Your server is lying to you. It says everything is fine when it's actually on fire. Why? Because you're not watching. You're flying blind. That's not a strategy - that's hope.
The Bare Minimum
Before you do anything else, set up basic system monitoring. Today. Right now:
# CPU, memory, disk - the holy trinity
top
free -h
df -h
# What's running
ps aux | head -20
# Network connections
ss -tunap
# Disk I/O
iostat -x 1 5
These commands are your eyes. Run them regularly. Know what's normal so you recognize the abnormal.
Enter Prometheus
Prometheus is the monitoring system for people who actually give a damn. It scrapes metrics, stores them, and lets you query them. No middleware. No database required. Just pull-based monitoring that works.
# Install Prometheus
wget https://prometheus.io/download/prometheus-2.45.0.linux-amd64.tar.gz
tar xzf prometheus-2.45.0.linux-amd64.tar.gz
cd prometheus-2.45.0.linux-amd64
# Run it
./prometheus --config.file=prometheus.yml
Prometheus is open source. It's not owned by a corporation trying to lock you in. It just works.
Grafana: Make It Pretty
Raw numbers don't tell stories. Grafana does. Connect it to Prometheus and build dashboards that show you exactly what's happening.
# Install Grafana
wget https://dl.grafana.com/oss/release/grafana-10.0.0.linux-amd64.tar.gz
tar -zxvf grafana-10.0.0.linux-amd64.tar.gz
cd grafana-10.0.0
# Start it
./bin/grafana-server
Point your browser to http://localhost:3000. Default login is admin/admin. Change that immediately.
The Metrics That Matter
Don't monitor everything.
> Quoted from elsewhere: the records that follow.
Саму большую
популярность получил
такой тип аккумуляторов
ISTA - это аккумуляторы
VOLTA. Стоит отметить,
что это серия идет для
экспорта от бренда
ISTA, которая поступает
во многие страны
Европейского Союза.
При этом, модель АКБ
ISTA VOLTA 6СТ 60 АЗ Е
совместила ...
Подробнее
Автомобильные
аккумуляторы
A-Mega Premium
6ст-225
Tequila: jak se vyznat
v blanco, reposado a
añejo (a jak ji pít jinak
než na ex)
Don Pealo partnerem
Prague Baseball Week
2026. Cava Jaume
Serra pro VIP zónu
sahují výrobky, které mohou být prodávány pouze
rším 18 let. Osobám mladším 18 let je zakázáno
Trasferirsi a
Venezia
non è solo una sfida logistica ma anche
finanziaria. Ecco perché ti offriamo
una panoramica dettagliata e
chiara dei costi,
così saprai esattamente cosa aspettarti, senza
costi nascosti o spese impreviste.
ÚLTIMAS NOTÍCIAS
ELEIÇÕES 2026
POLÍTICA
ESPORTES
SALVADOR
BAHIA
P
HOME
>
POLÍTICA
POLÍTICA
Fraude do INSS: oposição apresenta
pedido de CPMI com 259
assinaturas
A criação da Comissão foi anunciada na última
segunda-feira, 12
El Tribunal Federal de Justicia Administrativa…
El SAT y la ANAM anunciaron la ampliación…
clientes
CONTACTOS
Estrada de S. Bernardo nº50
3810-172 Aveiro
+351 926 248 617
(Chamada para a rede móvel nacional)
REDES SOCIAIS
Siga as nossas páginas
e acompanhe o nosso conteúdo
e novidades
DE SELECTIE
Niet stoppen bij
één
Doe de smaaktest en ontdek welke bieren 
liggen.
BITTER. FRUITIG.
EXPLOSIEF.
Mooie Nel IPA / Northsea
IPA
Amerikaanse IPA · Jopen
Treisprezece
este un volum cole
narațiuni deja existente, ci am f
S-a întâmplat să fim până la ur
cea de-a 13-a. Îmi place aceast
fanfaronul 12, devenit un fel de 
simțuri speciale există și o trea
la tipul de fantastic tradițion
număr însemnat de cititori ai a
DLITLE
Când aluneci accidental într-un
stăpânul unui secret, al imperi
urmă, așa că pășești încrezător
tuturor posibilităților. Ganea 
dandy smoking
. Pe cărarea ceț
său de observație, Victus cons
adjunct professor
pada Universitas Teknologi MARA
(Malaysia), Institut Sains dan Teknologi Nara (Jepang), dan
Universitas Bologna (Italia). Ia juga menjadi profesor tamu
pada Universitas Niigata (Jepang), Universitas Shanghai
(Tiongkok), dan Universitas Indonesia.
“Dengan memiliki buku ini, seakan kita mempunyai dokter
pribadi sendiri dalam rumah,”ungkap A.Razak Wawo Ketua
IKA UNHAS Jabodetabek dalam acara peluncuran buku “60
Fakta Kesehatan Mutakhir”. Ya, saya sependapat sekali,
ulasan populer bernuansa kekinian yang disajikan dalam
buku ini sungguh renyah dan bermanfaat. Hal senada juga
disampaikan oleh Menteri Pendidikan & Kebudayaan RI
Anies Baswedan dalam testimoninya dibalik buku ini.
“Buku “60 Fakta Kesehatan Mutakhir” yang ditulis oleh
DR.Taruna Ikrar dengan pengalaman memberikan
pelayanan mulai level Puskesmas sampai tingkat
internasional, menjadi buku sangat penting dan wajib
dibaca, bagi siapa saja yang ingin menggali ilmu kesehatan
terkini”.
Monitor what kills you:
- CPU usage - If it hits 100% for too long, something is wrong
- Memory - OOM killer is not your friend
- Disk - Full disks break everything
- Network - Saturation means dropped packets
- Latency - Slow responses drive users away
Alerting: Wake Up
Monitoring without alerting is just expensive logging. Configure alerts that actually matter:
groups:
- name: alerts
rules:
- alert: HighCPU
expr: 100 - (avg by (instance) (rate(node_cpu_seconds_total{mode="idle"}[5m])) * 100) > 80
for: 5m
labels:
severity: warning
annotations:
summary: "High CPU on {{ $labels.instance }}"
Only alert on things that need action. Alert fatigue is real. When everything is an alert, nothing is.
The Point
You built the system. You deployed it. Now watch it. The moment you stop monitoring is the moment something breaks and you don't find out until a user complains.
Use open tools. Prometheus, Grafana, node_exporter - all free, all open source. Build your monitoring stack on software that respects your freedom.
Because the best time to set up monitoring was before something broke. The second best time is now.